● **Problem details**:
Return each line of the material below without changing anything.

---- Records for this task

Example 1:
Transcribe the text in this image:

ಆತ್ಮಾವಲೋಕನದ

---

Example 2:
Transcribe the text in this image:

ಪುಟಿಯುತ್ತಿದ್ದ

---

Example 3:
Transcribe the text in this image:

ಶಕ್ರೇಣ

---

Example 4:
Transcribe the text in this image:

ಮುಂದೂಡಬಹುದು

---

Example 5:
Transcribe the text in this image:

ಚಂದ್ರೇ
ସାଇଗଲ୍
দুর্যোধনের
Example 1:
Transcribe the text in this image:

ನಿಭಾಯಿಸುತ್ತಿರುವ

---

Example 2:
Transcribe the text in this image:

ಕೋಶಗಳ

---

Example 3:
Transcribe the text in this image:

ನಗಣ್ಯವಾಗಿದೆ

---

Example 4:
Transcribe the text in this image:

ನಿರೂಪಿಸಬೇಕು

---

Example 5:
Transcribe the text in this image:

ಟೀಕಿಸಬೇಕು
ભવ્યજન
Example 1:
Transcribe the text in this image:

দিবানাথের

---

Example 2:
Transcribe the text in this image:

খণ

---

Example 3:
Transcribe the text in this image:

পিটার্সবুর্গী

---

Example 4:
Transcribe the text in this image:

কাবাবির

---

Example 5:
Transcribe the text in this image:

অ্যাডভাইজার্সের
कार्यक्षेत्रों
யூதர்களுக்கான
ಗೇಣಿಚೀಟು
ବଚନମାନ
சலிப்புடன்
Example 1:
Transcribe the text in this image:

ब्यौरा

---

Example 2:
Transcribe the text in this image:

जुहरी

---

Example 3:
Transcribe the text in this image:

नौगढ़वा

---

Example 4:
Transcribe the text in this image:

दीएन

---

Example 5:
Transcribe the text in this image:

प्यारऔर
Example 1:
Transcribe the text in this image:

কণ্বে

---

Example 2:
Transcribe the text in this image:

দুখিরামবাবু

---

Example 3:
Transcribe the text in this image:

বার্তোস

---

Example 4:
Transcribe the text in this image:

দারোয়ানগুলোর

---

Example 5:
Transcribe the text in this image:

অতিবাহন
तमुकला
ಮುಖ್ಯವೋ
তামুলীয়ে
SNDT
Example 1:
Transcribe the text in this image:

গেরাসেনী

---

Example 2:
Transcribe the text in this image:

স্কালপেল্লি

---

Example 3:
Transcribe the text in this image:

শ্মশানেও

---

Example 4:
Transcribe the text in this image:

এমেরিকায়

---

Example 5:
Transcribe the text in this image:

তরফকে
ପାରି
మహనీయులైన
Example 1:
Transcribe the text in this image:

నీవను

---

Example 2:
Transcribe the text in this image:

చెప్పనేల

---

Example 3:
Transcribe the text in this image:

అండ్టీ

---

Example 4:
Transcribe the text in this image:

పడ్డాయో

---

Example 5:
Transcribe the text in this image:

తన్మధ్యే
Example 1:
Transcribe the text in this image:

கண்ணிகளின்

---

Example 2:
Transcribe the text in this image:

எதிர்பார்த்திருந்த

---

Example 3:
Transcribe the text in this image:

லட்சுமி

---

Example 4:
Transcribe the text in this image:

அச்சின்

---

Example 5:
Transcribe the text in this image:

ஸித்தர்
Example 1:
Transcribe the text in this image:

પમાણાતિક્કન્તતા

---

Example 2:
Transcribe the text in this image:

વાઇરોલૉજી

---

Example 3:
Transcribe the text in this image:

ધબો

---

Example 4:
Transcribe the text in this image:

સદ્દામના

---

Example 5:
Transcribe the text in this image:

--------

● **Task answer**:
Example 1:
Transcribe the text in this image:

ಆತ್ಮಾವಲೋಕನದ

---

Example 2:
Transcribe the text in this image:

ಪುಟಿಯುತ್ತಿದ್ದ

---

Example 3:
Transcribe the text in this image:

ಶಕ್ರೇಣ

---

Example 4:
Transcribe the text in this image:

ಮುಂದೂಡಬಹುದು

---

Example 5:
Transcribe the text in this image:

ಚಂದ್ರೇ
ସାଇଗଲ୍
দুর্যোধনের
Example 1:
Transcribe the text in this image:

ನಿಭಾಯಿಸುತ್ತಿರುವ

---

Example 2:
Transcribe the text in this image:

ಕೋಶಗಳ

---

Example 3:
Transcribe the text in this image:

ನಗಣ್ಯವಾಗಿದೆ

---

Example 4:
Transcribe the text in this image:

ನಿರೂಪಿಸಬೇಕು

---

Example 5:
Transcribe the text in this image:

ಟೀಕಿಸಬೇಕು
ભવ્યજન
Example 1:
Transcribe the text in this image:

দিবানাথের

---

Example 2:
Transcribe the text in this image:

খণ

---

Example 3:
Transcribe the text in this image:

পিটার্সবুর্গী

---

Example 4:
Transcribe the text in this image:

কাবাবির

---

Example 5:
Transcribe the text in this image:

অ্যাডভাইজার্সের
कार्यक्षेत्रों
யூதர்களுக்கான
ಗೇಣಿಚೀಟು
ବଚନମାନ
சலிப்புடன்
Example 1:
Transcribe the text in this image:

ब्यौरा

---

Example 2:
Transcribe the text in this image:

जुहरी

---

Example 3:
Transcribe the text in this image:

नौगढ़वा

---

Example 4:
Transcribe the text in this image:

दीएन

---

Example 5:
Transcribe the text in this image:

प्यारऔर
Example 1:
Transcribe the text in this image:

কণ্বে

---

Example 2:
Transcribe the text in this image:

দুখিরামবাবু

---

Example 3:
Transcribe the text in this image:

বার্তোস

---

Example 4:
Transcribe the text in this image:

দারোয়ানগুলোর

---

Example 5:
Transcribe the text in this image:

অতিবাহন
तमुकला
ಮುಖ್ಯವೋ
তামুলীয়ে
SNDT
Example 1:
Transcribe the text in this image:

গেরাসেনী

---

Example 2:
Transcribe the text in this image:

স্কালপেল্লি

---

Example 3:
Transcribe the text in this image:

শ্মশানেও

---

Example 4:
Transcribe the text in this image:

এমেরিকায়

---

Example 5:
Transcribe the text in this image:

তরফকে
ପାରି
మహనీయులైన
Example 1:
Transcribe the text in this image:

నీవను

---

Example 2:
Transcribe the text in this image:

చెప్పనేల

---

Example 3:
Transcribe the text in this image:

అండ్టీ

---

Example 4:
Transcribe the text in this image:

పడ్డాయో

---

Example 5:
Transcribe the text in this image:

తన్మధ్యే
Example 1:
Transcribe the text in this image:

கண்ணிகளின்

---

Example 2:
Transcribe the text in this image:

எதிர்பார்த்திருந்த

---

Example 3:
Transcribe the text in this image:

லட்சுமி

---

Example 4:
Transcribe the text in this image:

அச்சின்

---

Example 5:
Transcribe the text in this image:

ஸித்தர்
Example 1:
Transcribe the text in this image:

પમાણાતિક્કન્તતા

---

Example 2:
Transcribe the text in this image:

વાઇરોલૉજી

---

Example 3:
Transcribe the text in this image:

ધબો

---

Example 4:
Transcribe the text in this image:

સદ્દામના

---

Example 5:
Transcribe the text in this image:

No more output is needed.